Con el paso de quien sabe adonde va, Arnaud de Laincourt atravesó salones y antecámaras, se cruzó con criados a los que no presto la menor importancia y con centinelas que se ponían firmes al verlo. Al final, tomó un pasillo de servicio desierto y, donde este pasillo se juntaba con otro, esperó unos segundos antes de girar a la derecha para llegar a los aposentos del cardenal.

Y entonces se desplazó todo lo rápida y silenciosamente que pudo, aunque procurando que su actitud no lo traicionara demasiado. Ni hablar de avanzar de puntillas, o de pasar rozando las paredes para esquivar inquietas miradas a su alrededor. Si alguien iba a sorprenderlo, más valía que no adoptara un comportamiento susceptible de despertar sospechas fundadas. Su rango y su casaca lo protegían, sin duda. Pero era obligatorio sospechar en el palacio cardenalicio.

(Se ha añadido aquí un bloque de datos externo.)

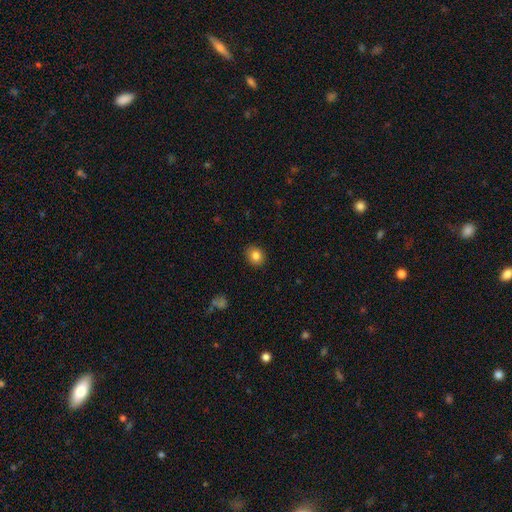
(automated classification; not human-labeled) A smooth galaxy with no disk features (83%) that is round (64%).

Vote fractions:
- Smooth or featured? smooth: 83% / star or artifact: 10% / featured or disk: 7%
- How rounded? round: 64% / in between: 35% / cigar-shaped: 1%
- Merging? none: 89% / minor disturbance: 8% / major disturbance: 2% / merger: 1%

Pronto empujó una puerta que, en la estancia a la que daba, se confundía con los paneles murales de madera. Era el despacho donde el señor Charpentier, el secretario de Richelieu, solía trabajar. El lugar era funcional pero estaba elegantemente amueblado y lleno de papeles. La luz del exterior se filtraba entre las cortinas corridas, mientras que una vela chisporroteaba amenazando con apagarse. No estaba allí para dar luz, sino para encender muchas otras con su llama y, así, en caso de emergencia, iluminar el despacho a giorno en mitad de la noche si fuera necesario. El servicio de su eminencia requería disponibilidad en todo momento y tomar este tipo de precauciones.

Laincourt posó el registro de las guardias.

Sacó una llave del bolsillo de su jubón y abrió un armario. Tenía que darse prisa, cada minuto contaba. Sobre un anaquel, había un cofre entre dos pilas de manuscritos encuadernados. Era lo que buscaba. Otra llave, minúscula, le reveló los secretos. En el interior, unas cartas esperaban ser rubricadas y selladas por el cardenal. El alférez las hojeó de prisa y cogió una que tocó por encima.

—Aquí está —murmuró.

Se apartó, acercó el documento a la vela y lo leyó dos veces para memorizar hasta la última coma. Pero, cuando doblaba el papel, de repente creyó oír un ruido.

¿Un crujido de parqué?

El alférez de la Guardia se quedó petrificado, esperó con el corazón acelerado, todos los sentidos alerta.

Transcurrieron largos segundos…

Pero no pasó nada. Nadie entró. Y, si alguna vez había existido, el ruido no se repitió.

Serenándose, Laincourt dejó la carta en el cofrecito y el cofrecito en el mueble, que cerró con llave. Antes de salir, se aseguró de que todo quedaba en su sitio; luego se marchó con su registro sin hacer ruido.

Sin embargo, en cuanto Laincourt salió, alguien empujó otra puerta que había entreabierta tras una colgadura. Charpentier.

Había venido a toda prisa del Louvre a buscar un documento que el cardenal no creía necesitar, y lo había visto todo.